Oireachtas Joint and Select Committees

Wednesday, 13 March 2013

Joint Oireachtas Committee on Transport and Communications

Forthcoming EUFORES Conference: Discussion with EUFORES

10:35 am

Dr. Jan Geiss:

I fully agree with what the Deputy said. In the past, I was a scientist and I always said that in renewables there is the natural potential - what we can harvest - the technical potential, the economic potential and the social potential and we should not forget this fourth dimension. I am from Germany and we had the same discussion. We called it the asparagus on the landscape - Verspargelung. If one goes for too much wind or for wind only, one will find these limits in social acceptance and this decentralised renewables revolution and energy transition cannot take place over the heads of the citizens. There are several ways. If it is done only with wind in the future, it will mean too much concentration on one solution. We promote the mix of renewables. There should be much more different technologies involved. Ocean technology is not in the market now but there is huge potential in ten or 20 years. The forces of nature are strong and it is difficult to harvest them but there will be solutions for sure. I do not know if photovoltaic power, PV, can also be a solution in Ireland. We are not Italy or Spain in Germany but we still have huge volumes of PV and it is getting cheaper. It works like flat screens. Twenty years ago, a flat screen cost €100,000 but now we can buy it in a supermarket almost for free. The technology market is getting cheaper. They are all in different stages of ripeness but in the next decade other renewables will come in and the mix will be much broader and more adapted to landscape protection and so on.
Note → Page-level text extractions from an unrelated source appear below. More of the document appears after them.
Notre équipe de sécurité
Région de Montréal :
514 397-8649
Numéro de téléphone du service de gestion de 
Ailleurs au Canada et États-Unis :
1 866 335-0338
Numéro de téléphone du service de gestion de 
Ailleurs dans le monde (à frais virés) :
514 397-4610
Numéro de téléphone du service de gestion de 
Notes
The second issue is whether the benefits are close enough to the citizen. There are examples in Germany where at the beginning wind park managers were ignorant and arrogant and did not respects the needs of a village, for example, until they understood that people from the village should also make a little money and be part of it. They were given shares or ownership and suddenly they did not see wind farms as a threat and looked on them as windmills with money coming straight into their pockets. Suddenly they loved them. It is an abstract concept for politicians to explain but in the end it will be shocking if we see money flowing out of Europe to buy oil, gas, nuclear resources and so on. We will send our billions of euro to Mr. Putin and some Arab families and they will buy our football clubs. Why can we not keep that money here and leave it with the citizens instead of burning it in the oven? It is complex because people want something in their pockets today and they want to protect their landscape and we have to respect that. Perhaps we need to explain to them what will happen if we do not go now for these solutions temporarily.
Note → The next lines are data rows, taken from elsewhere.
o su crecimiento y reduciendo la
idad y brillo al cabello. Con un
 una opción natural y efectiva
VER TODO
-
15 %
It takes one day to take down and disassemble a windmill onshore. That is no problem. However, climate change will run over the landscape and definitely destroy it within a few decades. I do not want to paint too negative an image but these would be the consequences. This may be an opinion on an abstract future but we should also respect what is close to the people and integrate them into the process. The energy transition must not go over the heads of people and we must respect what they need. There are different ways to give people something directly.